(Dataset entries)
-------

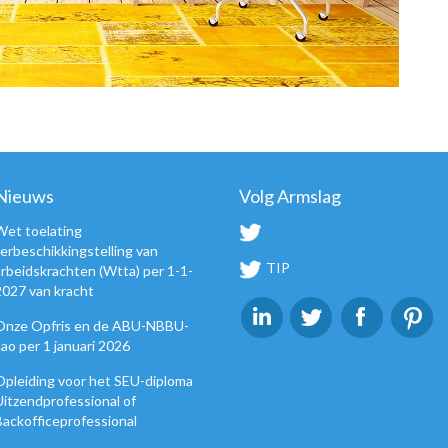
Nieuws
Volg Armslag
Wet toelating
terbeschikkingstelling van
TIP
arbeidskrachten (Wtta) per 1-1-
2027 van kracht
Onze Opfris en de ABU-NBBU-
cao per 1 januari 2026
Opleiding voor het SEU-diploma
Uitzendprofessional of
Backofficeprofessional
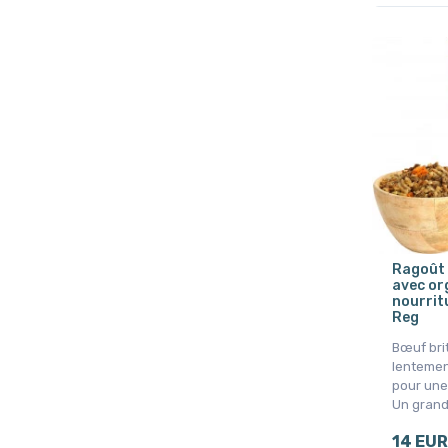
Ragoût 
avec org
nourritu
Reg
Bœuf bri
lentemen
pour une
Un grand
14 EUR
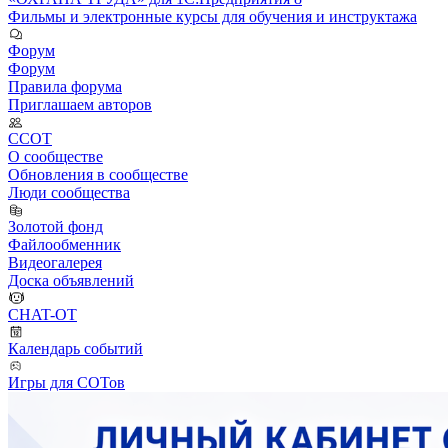
Фильмы и электронные курсы для обучения и инструктажа
Форум
Форум
Правила форума
Приглашаем авторов
ССОТ
О сообществе
Обновления в сообществе
Люди сообщества
Золотой фонд
Файлообменник
Видеогалерея
Доска объявлений
CHAT-OT
Календарь событий
Игры для СОТов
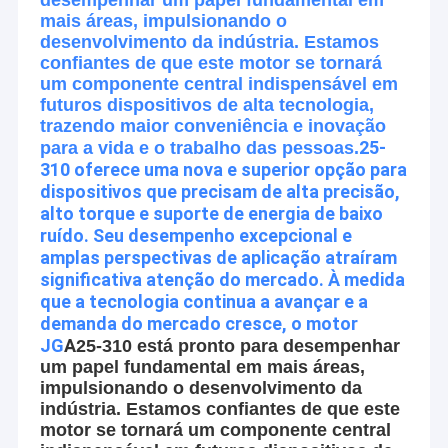
mais áreas, impulsionando o
desenvolvimento da indústria. Estamos
confiantes de que este motor se tornará
um componente central indispensável em
futuros dispositivos de alta tecnologia,
trazendo maior conveniência e inovação
25-
para a vida e o trabalho das pessoas.
310 oferece uma nova e superior opção para
dispositivos que precisam de alta precisão,
alto torque e suporte de energia de baixo
ruído. Seu desempenho excepcional e
amplas perspectivas de aplicação atraíram
significativa atenção do mercado. À medida
que a tecnologia continua a avançar e a
demanda do mercado cresce, o motor
JG
A
25-310 está pronto para desempenhar
um papel fundamental em mais áreas,
impulsionando o desenvolvimento da
indústria. Estamos confiantes de que este
motor se tornará um componente central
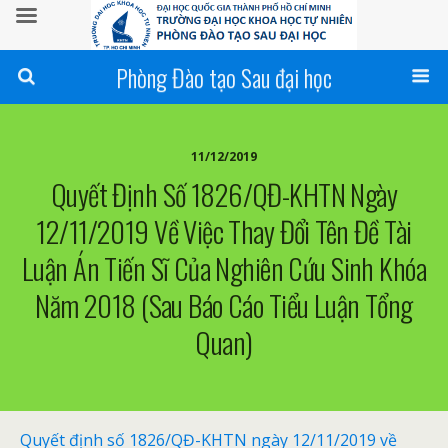
Phòng Đào tạo Sau đại học
11/12/2019
Quyết Định Số 1826/QĐ-KHTN Ngày
12/11/2019 Về Việc Thay Đổi Tên Đề Tài
Luận Án Tiến Sĩ Của Nghiên Cứu Sinh Khóa
Năm 2018 (sau Báo Cáo Tiểu Luận Tổng
Quan)
Quyết định số 1826/QĐ-KHTN ngày 12/11/2019 về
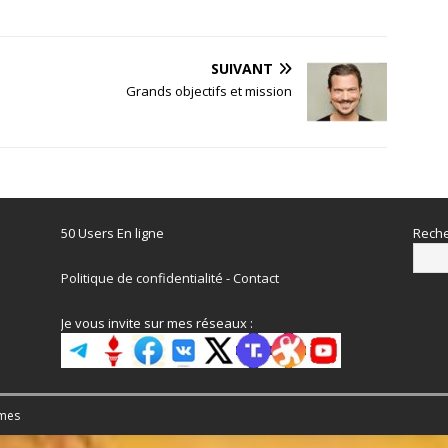
SUIVANT
Grands objectifs et mission
50 Users En ligne
Reche
Politique de confidentialité
-
Contact
Je vous invite sur mes réseaux :
mes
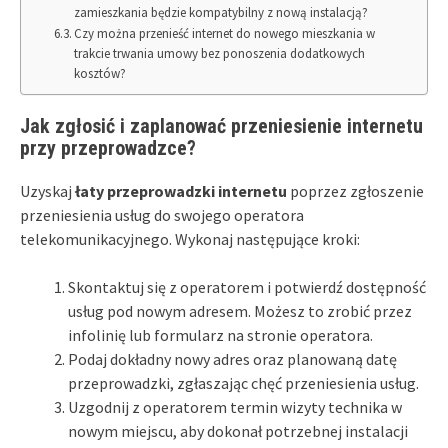
zamieszkania będzie kompatybilny z nową instalacją?
Czy można przenieść internet do nowego mieszkania w
trakcie trwania umowy bez ponoszenia dodatkowych
kosztów?
Jak zgłosić i zaplanować przeniesienie internetu
przy przeprowadzce?
Uzyskaj
łaty przeprowadzki internetu
poprzez zgłoszenie
przeniesienia usług do swojego operatora
telekomunikacyjnego. Wykonaj następujące kroki:
Skontaktuj się z operatorem i potwierdź dostępność
usług pod nowym adresem. Możesz to zrobić przez
infolinię lub formularz na stronie operatora.
Podaj dokładny nowy adres oraz planowaną datę
przeprowadzki, zgłaszając chęć przeniesienia usług.
Uzgodnij z operatorem termin wizyty technika w
nowym miejscu, aby dokonał potrzebnej instalacji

-------

→ **What is needed**: Could every line above be set down exactly, with the pictures omitted?

→ **Your solution**:
Nieuws
Volg Armslag
Wet toelating
terbeschikkingstelling van
TIP
arbeidskrachten (Wtta) per 1-1-
2027 van kracht
Onze Opfris en de ABU-NBBU-
cao per 1 januari 2026
Opleiding voor het SEU-diploma
Uitzendprofessional of
Backofficeprofessional
Ragoût 
avec org
nourritu
Reg
Bœuf bri
lentemen
pour une
Un grand
14 EUR
Фильмы и электронные курсы для обучения и инструктажа
Форум
Форум
Правила форума
Приглашаем авторов
ССОТ
О сообществе
Обновления в сообществе
Люди сообщества
Золотой фонд
Файлообменник
Видеогалерея
Доска объявлений
CHAT-OT
Календарь событий
Игры для СОТов
mais áreas, impulsionando o
desenvolvimento da indústria. Estamos
confiantes de que este motor se tornará
um componente central indispensável em
futuros dispositivos de alta tecnologia,
trazendo maior conveniência e inovação
25-
para a vida e o trabalho das pessoas.
310 oferece uma nova e superior opção para
dispositivos que precisam de alta precisão,
alto torque e suporte de energia de baixo
ruído. Seu desempenho excepcional e
amplas perspectivas de aplicação atraíram
significativa atenção do mercado. À medida
que a tecnologia continua a avançar e a
demanda do mercado cresce, o motor
JG
A
25-310 está pronto para desempenhar
um papel fundamental em mais áreas,
impulsionando o desenvolvimento da
indústria. Estamos confiantes de que este
motor se tornará um componente central
Phòng Đào tạo Sau đại học
11/12/2019
Quyết Định Số 1826/QĐ-KHTN Ngày
12/11/2019 Về Việc Thay Đổi Tên Đề Tài
Luận Án Tiến Sĩ Của Nghiên Cứu Sinh Khóa
Năm 2018 (sau Báo Cáo Tiểu Luận Tổng
Quan)
Quyết định số 1826/QĐ-KHTN ngày 12/11/2019 về
SUIVANT
Grands objectifs et mission
50 Users En ligne
Reche
Politique de confidentialité
-
Contact
Je vous invite sur mes réseaux :
mes
zamieszkania będzie kompatybilny z nową instalacją?
Czy można przenieść internet do nowego mieszkania w
trakcie trwania umowy bez ponoszenia dodatkowych
kosztów?
Jak zgłosić i zaplanować przeniesienie internetu
przy przeprowadzce?
Uzyskaj
łaty przeprowadzki internetu
poprzez zgłoszenie
przeniesienia usług do swojego operatora
telekomunikacyjnego. Wykonaj następujące kroki:
Skontaktuj się z operatorem i potwierdź dostępność
usług pod nowym adresem. Możesz to zrobić przez
infolinię lub formularz na stronie operatora.
Podaj dokładny nowy adres oraz planowaną datę
przeprowadzki, zgłaszając chęć przeniesienia usług.
Uzgodnij z operatorem termin wizyty technika w
nowym miejscu, aby dokonał potrzebnej instalacji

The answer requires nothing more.